Sus capacidades provenían de una simple y pequeña pastilla. Un recipiente de
Yodo 131. Lo mismo que le salvaba, le condenaba. Convertido en aquel peligro, o
morir.
¿Su criptonita? Los caramelos
de limón. Le hacían expulsar su radiación en forma de saliva.
Estos caramelos y el ir
repetidamente a orinar. Eran los recordatorios de que aquella maldición, era
temporal. Tan temporal como el tiempo sin ella.
Volvió a sentarse en aquella
cama. Recordó la mampara de plomo a través de la cual le servían la comida.
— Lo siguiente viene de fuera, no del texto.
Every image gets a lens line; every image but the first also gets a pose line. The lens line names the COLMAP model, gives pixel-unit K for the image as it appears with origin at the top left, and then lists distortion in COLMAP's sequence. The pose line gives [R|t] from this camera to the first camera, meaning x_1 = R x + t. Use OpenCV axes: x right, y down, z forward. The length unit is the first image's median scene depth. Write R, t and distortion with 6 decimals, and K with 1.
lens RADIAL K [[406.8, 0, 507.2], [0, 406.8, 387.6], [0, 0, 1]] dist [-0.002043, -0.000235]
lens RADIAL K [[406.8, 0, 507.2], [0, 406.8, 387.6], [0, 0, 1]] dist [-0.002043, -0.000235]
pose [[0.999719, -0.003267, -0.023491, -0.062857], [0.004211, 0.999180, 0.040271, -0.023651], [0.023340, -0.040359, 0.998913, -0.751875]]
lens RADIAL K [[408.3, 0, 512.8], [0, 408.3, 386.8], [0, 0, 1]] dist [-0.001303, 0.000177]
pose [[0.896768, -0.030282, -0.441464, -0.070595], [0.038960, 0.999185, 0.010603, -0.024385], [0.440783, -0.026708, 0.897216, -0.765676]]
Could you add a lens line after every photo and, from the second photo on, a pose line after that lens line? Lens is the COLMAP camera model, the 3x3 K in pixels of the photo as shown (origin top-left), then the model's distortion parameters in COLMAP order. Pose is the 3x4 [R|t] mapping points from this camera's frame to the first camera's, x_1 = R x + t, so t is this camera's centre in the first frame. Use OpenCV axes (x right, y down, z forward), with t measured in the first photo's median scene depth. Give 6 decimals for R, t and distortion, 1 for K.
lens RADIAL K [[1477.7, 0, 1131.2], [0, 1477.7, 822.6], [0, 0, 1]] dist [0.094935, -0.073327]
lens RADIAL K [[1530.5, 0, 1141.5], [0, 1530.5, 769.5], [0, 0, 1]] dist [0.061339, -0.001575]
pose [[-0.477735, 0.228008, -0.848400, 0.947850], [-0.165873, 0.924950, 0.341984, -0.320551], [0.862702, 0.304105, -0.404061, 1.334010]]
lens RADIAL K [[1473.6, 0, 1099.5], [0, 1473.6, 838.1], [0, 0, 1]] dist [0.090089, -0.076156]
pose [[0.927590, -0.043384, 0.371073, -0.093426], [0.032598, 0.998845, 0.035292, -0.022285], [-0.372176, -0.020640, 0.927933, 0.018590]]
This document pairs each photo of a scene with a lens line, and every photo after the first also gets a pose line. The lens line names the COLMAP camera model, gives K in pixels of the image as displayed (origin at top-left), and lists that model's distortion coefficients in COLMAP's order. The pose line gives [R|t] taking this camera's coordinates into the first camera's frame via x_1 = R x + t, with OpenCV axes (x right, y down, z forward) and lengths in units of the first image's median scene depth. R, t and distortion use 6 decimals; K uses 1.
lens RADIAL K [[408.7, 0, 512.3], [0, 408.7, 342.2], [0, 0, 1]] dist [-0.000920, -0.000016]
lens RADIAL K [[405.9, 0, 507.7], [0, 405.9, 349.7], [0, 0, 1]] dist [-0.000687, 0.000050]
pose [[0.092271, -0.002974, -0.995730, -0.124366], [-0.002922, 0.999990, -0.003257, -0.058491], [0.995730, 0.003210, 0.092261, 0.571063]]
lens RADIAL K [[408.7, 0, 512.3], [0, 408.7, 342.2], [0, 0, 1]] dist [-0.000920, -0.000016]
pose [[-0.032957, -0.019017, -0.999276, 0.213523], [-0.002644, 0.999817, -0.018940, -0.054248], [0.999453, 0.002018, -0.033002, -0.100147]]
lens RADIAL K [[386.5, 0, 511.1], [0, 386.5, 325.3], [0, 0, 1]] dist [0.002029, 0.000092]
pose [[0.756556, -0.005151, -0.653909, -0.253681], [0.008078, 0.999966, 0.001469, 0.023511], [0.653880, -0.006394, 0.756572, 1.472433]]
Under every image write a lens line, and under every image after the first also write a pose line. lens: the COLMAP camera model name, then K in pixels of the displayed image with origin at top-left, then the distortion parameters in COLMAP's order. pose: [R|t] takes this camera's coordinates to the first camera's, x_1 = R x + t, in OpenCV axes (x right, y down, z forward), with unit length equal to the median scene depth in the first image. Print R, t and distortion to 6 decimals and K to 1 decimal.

Recordó lo que podría ser de la enfermera que se olvidase de estas precauciones
tomar. Se sintió un monstruo.
Nada que ver con superhéroes
justicieros o supervillanos consumidos por el odio. Tenía 12 años. Tenía sueño.
Tenía miedo.
Aún permanecería varias noches
en aquella habitación de aislamiento.
Miró de nuevo por la ventana de
cristal doble, quedaban varias horas para que aquel gigante de luz volviese a
iluminar la habitación. Quedaban horas para que la programación infantil
volviese a la televisión.
Se puso los guantes, y cogió el
teléfono. Tenía miedo. Quería escuchar la voz de mamá.